Andalo (Trento) - Cosa vuol dire per noi accoglienza? Cosa ci spinge ad essere ospitali? Possiamo garantire che l’accoglienza turistica non sia solo un atto di convenienza economica, ma un’autentica espressione di generosità e rispetto verso il turista?
Sono alcune delle domande che hanno animato, ad
Andalo, un vivace e
innovativo confronto tra una
cinquantina di
operatori turistici dell’altopiano della
Paganella. Dall’albergatore al ristoratore, dal negoziante al rifugista. Nella Casa della gioventù, radunati a piccoli gruppi attorno a più tavoli con la formula del work-café, accolgono tra loro anche l’arcivescovo Lauro, in una nuova tappa della sua ritmata Visita pastorale.
Monsignor Tisi passa di tavolo in tavolo, prende appunti, sottolinea, rilancia. E infine chiosa:
“Un turismo dal volto umano è l’unico che può avere futuro”.
In sala prevale un generale apprezzamento per l’innovativa proposta stimolata da un piccolo gruppo regia, guidato dal parroco di
Andalo e
Molveno don Daniel Romagnuolo e da
Pamela Zorzi, albergatrice di
Molveno. Il confronto è giudicato da tutti “costruttivo”, “arricchente”, “divertente”, come “mai era capitato prima”.
“Stupore” è la parola chiave usata nella sintesi finale da don Lauro. “Siete abituati – aggiunge – a un impegno lavorativo importante, senza orario, eppure ai tavoli non ho sentito parlare di affari o conti, ma del fatto che nel vostro lavoro è decisiva la relazione”.
Le domande incrociano anche il tema della religiosità, quando i partecipanti alla grande tavola rotonda si chiedono: cos’è per noi la spiritualità e in che modo si riflette sul lavoro?
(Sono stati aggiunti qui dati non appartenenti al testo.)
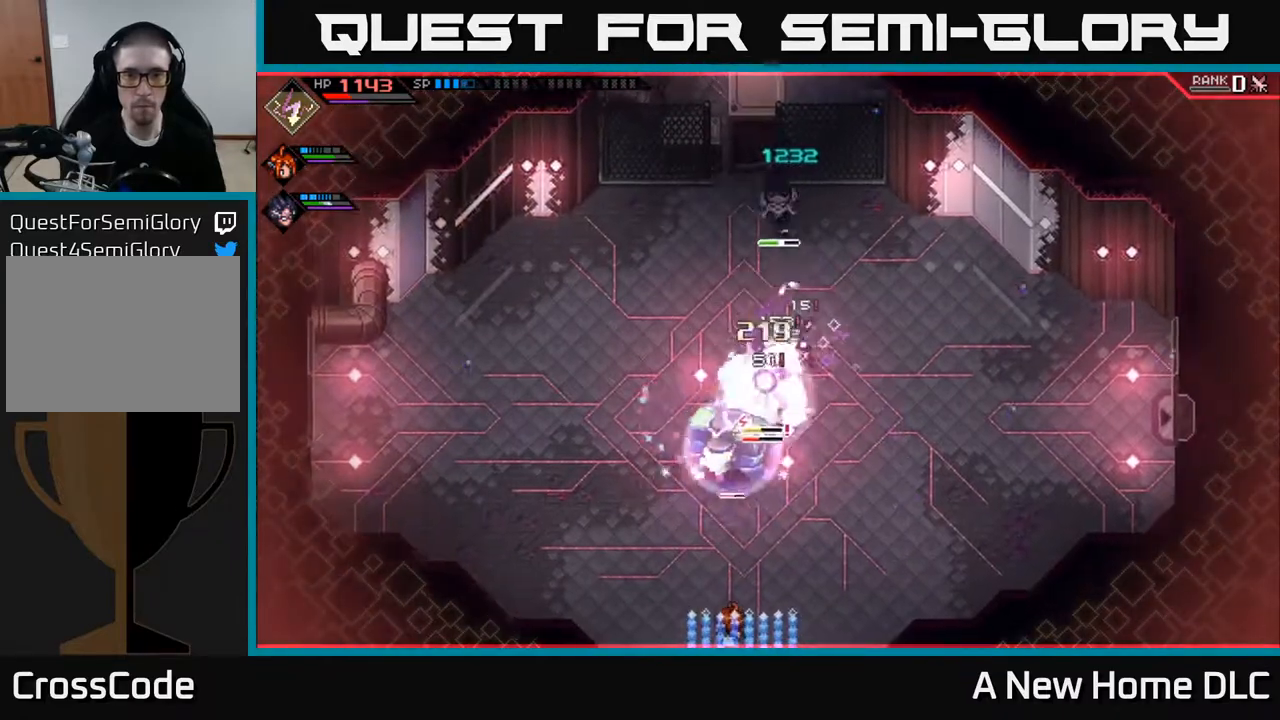
{"buttons": ["X"], "left_stick": "down", "right_stick": "center", "events": [[50, "X", "down"], [117, "left_stick", "center"], [150, "X", "up"], [233, "X", "down"], [333, "X", "up"], [417, "X", "down"], [450, "left_stick", "down"]]}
“Avete interpretato – sintetizza monsignor Tisi – la spiritualità non come la possibilità o meno di andare a Messa, ma come un modo di abitare l’umano delle relazioni. Questa è la spiritualità: intraprendere relazioni non solo operativo-materiali ma dove si interagisce con il volto degli altri. Sapere che la vita non passa da quello che produci e da quello che hai ma dai volti che incontri: questa è spiritualità”.
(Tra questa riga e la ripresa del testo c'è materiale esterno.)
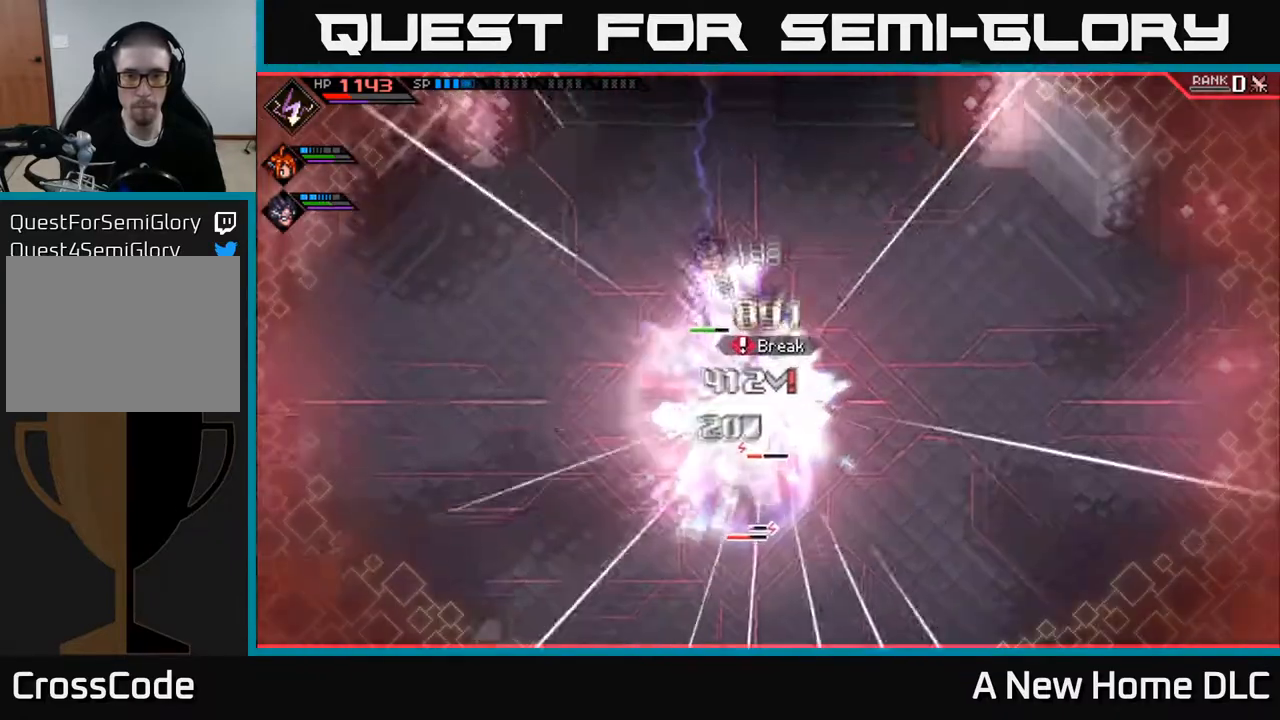
{"buttons": ["L1"], "left_stick": "left", "right_stick": "center", "events": [[17, "X", "up"], [100, "X", "down"], [200, "X", "up"], [283, "left_stick", "center"], [300, "X", "down"], [383, "left_stick", "left"], [400, "X", "up"], [433, "L1", "down"]]}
L’Arcivescovo sottolinea poi una dimensione chiave dell’offerta turistica dell’Altopiano, a misura di famiglia. “Qui le famiglie trovano casa, anche perché tanti di voi hanno una gestione a dimensione familiare. E questo vi caratterizza e fa la differenza rispetto alle grandi catene alberghiere che confezionano un’altra offerta turistica”.
Tra i tavoli, accanto al sindaco di Andalo Alberto Perli, anche il Delegato dell’Area Testimonianza e impegno sociale della Diocesi don Mauro Leonardelli, il vicario della Zona pastorale don Giulio Viviani e il parroco di Cavedago, Fai e Spormaggiore don Massimiliano Detassis.
Prima del congedo, c’è spazio anche per la lettura di un brano di Vangelo, con l’episodio raccontato dall’evangelista Marco: Gesù guarisce malati e indemoniati, ma si ritira anche a pregare, isolandosi dalle folle che lo acclamano e lo cercano.
“Questa pagina - commenta monsignor Tisi - ci insegna l’arte della relazione. Gesù non si ‘bruciava’ tutta la giornata: stava tra la gente ma si prendeva anche del tempo per staccare. Una lezione per noi, contro la sindrome dell’onnipotenza: non si può correre dietro a tutti e se ogni tanto si stacca la spina, si migliora la relazione. Anche nel contesto turistico”.
“Alla fine – conclude monsignor Tisi visibilmente soddisfatto –, ci tirerà fuori dalle secche la dimensione del servizio. Per voi significa ad esempio ascoltarvi, fare gioco di squadra, resistere alle tensioni in nome del confronto e della comunione. E continuare a credere che un turismo dal volto umano è l’unico turismo del futuro. Ogni altra forma di turismo non ha scampo”.